Other Middle East analysis is critical. Scholars such as Sayyid Qutb in Egypt, Ali Shariati in Iran, and Abul A’la al-Maududi in Pakistan interpreted both missionary service and diplomatic overtures as meddling within a weakened Islamic world. And Edward Said, a Palestinian Anglican, described them as motivated by Western cultural superiority and in support of its colonialist project.
But many ordinary people appreciate the Eddy missions heritage. The National Evangelical Institute for Girls and Boys, the school they founded in Sidon, has an 1,800-student body. Two-thirds of students are Muslim, including from many of the leading families of the city. Each graduation begins with a message and prayer by a leader in Lebanon’s Presbyterian synod. And last year, the class of 2024 renovated the graves of its missionary founders, whose portraits are hung proudly in the school entryway.
This cemetery sparked Abu Zaid’s book when David Robinson (then the Muslim-Christian relations specialist for World Vision) asked the sheikh’s help to visit the final resting place of his uncle Bill.
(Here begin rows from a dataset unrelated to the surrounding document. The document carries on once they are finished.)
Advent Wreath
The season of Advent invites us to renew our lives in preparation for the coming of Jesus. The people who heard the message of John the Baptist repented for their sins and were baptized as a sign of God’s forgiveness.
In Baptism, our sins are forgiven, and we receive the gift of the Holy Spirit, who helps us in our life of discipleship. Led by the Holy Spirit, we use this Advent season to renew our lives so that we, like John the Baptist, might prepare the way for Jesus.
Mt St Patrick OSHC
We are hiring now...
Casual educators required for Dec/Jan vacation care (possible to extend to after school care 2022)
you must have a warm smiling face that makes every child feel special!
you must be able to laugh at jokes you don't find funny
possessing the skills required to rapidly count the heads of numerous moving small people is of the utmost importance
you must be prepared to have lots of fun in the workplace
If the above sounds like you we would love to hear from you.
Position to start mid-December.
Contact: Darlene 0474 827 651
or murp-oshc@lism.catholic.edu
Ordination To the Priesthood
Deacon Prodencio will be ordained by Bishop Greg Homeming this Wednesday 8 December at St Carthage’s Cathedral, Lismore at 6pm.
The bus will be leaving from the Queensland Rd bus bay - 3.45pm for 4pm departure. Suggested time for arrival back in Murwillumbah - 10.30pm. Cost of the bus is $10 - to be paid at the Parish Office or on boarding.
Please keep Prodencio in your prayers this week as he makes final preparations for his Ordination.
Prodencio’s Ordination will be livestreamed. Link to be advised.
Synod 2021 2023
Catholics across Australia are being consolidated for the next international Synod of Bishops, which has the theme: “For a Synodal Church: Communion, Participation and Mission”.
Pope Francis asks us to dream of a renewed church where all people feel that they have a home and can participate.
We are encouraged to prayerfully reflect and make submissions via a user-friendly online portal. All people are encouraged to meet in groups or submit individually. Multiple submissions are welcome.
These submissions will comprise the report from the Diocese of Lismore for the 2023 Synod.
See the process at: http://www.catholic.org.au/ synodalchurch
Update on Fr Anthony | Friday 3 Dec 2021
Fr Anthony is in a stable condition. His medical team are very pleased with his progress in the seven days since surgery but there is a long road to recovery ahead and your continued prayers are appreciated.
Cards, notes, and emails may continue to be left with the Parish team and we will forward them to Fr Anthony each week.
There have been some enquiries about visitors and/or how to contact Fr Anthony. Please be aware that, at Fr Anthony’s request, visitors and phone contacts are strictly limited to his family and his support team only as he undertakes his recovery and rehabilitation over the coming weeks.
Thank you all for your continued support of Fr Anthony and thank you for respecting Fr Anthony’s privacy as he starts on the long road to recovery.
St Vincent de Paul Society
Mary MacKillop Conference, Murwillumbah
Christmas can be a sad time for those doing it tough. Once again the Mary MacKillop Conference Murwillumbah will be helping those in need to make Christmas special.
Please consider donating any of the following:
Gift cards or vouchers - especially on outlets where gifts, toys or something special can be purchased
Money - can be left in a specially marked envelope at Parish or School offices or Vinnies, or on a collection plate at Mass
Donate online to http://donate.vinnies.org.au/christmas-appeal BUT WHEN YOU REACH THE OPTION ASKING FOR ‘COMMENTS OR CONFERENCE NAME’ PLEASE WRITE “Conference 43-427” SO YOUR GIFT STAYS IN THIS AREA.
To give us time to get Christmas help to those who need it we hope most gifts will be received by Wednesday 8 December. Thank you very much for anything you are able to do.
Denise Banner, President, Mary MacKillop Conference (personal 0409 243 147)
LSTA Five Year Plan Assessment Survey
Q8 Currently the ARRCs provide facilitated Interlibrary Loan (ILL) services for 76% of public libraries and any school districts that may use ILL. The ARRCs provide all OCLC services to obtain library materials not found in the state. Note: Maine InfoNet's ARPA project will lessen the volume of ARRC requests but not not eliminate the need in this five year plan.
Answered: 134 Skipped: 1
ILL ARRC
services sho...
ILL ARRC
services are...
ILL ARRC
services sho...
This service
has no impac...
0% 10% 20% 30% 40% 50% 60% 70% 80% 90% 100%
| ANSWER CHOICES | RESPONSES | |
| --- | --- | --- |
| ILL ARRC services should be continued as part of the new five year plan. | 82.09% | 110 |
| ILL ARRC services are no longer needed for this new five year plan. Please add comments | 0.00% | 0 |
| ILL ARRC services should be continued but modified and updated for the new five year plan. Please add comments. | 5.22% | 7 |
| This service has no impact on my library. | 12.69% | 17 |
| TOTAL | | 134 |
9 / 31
The scent of lemon blossoms wafted in the springtime air. Who are these Americans buried in my city? the devout judge wondered. His research led him to a remarkable conclusion: Muslims embraced the Eddy family, as they embraced Lebanon.
Turned away by many Arab Christians, William King, the missionary, chose to be buried in Sunni-majority Sidon. Dedicated to an American agenda, William Alfred, the diplomat, desired the same. The sheikh said he believes everyone should be able to preach and serve from their faith, since he claims the freedom to do so for Islam. Muslims may debate the impact of foreign service, but for him, the local mandate is clear.
“I will not advise the missionary,” Abu Zaid said. “But I will do what my religion tells me to do—welcome all and be hospitable.”